• Request: Could every entry be set down once more, exactly as given?

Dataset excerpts
_ _ _

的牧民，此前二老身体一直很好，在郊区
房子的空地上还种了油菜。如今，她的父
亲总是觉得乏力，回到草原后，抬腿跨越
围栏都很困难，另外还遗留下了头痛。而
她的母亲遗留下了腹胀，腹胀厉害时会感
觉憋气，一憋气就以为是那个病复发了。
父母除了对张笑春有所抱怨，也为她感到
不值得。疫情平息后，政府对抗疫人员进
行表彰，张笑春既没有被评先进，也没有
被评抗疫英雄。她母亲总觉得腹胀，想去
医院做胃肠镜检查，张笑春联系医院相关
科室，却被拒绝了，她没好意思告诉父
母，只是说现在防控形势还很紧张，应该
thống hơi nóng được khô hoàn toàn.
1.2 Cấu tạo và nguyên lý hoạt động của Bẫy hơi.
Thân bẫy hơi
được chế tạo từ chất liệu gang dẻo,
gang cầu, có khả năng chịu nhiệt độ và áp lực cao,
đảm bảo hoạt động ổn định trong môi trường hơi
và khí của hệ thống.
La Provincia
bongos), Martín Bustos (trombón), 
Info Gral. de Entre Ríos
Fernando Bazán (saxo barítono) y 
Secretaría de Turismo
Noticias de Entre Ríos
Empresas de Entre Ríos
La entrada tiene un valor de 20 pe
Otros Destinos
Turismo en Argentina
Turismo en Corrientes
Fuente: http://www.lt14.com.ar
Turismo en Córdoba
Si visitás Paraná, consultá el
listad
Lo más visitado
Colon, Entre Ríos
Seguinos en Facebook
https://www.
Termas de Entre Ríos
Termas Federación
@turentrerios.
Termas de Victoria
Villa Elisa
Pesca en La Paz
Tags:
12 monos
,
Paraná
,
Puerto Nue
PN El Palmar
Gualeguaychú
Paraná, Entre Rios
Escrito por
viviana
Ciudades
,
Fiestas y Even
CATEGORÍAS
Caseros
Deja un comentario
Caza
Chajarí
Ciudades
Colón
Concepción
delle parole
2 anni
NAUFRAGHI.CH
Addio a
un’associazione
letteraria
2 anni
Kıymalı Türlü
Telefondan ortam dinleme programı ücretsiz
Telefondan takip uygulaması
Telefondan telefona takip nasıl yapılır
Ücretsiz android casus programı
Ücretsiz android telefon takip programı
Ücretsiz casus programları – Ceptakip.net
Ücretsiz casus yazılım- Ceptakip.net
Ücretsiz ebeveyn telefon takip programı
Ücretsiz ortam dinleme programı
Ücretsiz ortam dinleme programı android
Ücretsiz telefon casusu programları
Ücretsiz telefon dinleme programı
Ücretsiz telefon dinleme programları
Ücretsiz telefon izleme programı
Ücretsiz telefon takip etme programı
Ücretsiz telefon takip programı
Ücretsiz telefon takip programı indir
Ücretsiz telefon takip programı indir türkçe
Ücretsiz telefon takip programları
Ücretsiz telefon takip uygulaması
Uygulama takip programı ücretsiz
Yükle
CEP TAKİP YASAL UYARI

_ _ _

• Exercise result:
的牧民，此前二老身体一直很好，在郊区
房子的空地上还种了油菜。如今，她的父
亲总是觉得乏力，回到草原后，抬腿跨越
围栏都很困难，另外还遗留下了头痛。而
她的母亲遗留下了腹胀，腹胀厉害时会感
觉憋气，一憋气就以为是那个病复发了。
父母除了对张笑春有所抱怨，也为她感到
不值得。疫情平息后，政府对抗疫人员进
行表彰，张笑春既没有被评先进，也没有
被评抗疫英雄。她母亲总觉得腹胀，想去
医院做胃肠镜检查，张笑春联系医院相关
科室，却被拒绝了，她没好意思告诉父
母，只是说现在防控形势还很紧张，应该
thống hơi nóng được khô hoàn toàn.
1.2 Cấu tạo và nguyên lý hoạt động của Bẫy hơi.
Thân bẫy hơi
được chế tạo từ chất liệu gang dẻo,
gang cầu, có khả năng chịu nhiệt độ và áp lực cao,
đảm bảo hoạt động ổn định trong môi trường hơi
và khí của hệ thống.
La Provincia
bongos), Martín Bustos (trombón), 
Info Gral. de Entre Ríos
Fernando Bazán (saxo barítono) y 
Secretaría de Turismo
Noticias de Entre Ríos
Empresas de Entre Ríos
La entrada tiene un valor de 20 pe
Otros Destinos
Turismo en Argentina
Turismo en Corrientes
Fuente: http://www.lt14.com.ar
Turismo en Córdoba
Si visitás Paraná, consultá el
listad
Lo más visitado
Colon, Entre Ríos
Seguinos en Facebook
https://www.
Termas de Entre Ríos
Termas Federación
@turentrerios.
Termas de Victoria
Villa Elisa
Pesca en La Paz
Tags:
12 monos
,
Paraná
,
Puerto Nue
PN El Palmar
Gualeguaychú
Paraná, Entre Rios
Escrito por
viviana
Ciudades
,
Fiestas y Even
CATEGORÍAS
Caseros
Deja un comentario
Caza
Chajarí
Ciudades
Colón
Concepción
delle parole
2 anni
NAUFRAGHI.CH
Addio a
un’associazione
letteraria
2 anni
Kıymalı Türlü
Telefondan ortam dinleme programı ücretsiz
Telefondan takip uygulaması
Telefondan telefona takip nasıl yapılır
Ücretsiz android casus programı
Ücretsiz android telefon takip programı
Ücretsiz casus programları – Ceptakip.net
Ücretsiz casus yazılım- Ceptakip.net
Ücretsiz ebeveyn telefon takip programı
Ücretsiz ortam dinleme programı
Ücretsiz ortam dinleme programı android
Ücretsiz telefon casusu programları
Ücretsiz telefon dinleme programı
Ücretsiz telefon dinleme programları
Ücretsiz telefon izleme programı
Ücretsiz telefon takip etme programı
Ücretsiz telefon takip programı
Ücretsiz telefon takip programı indir
Ücretsiz telefon takip programı indir türkçe
Ücretsiz telefon takip programları
Ücretsiz telefon takip uygulaması
Uygulama takip programı ücretsiz
Yükle
CEP TAKİP YASAL UYARI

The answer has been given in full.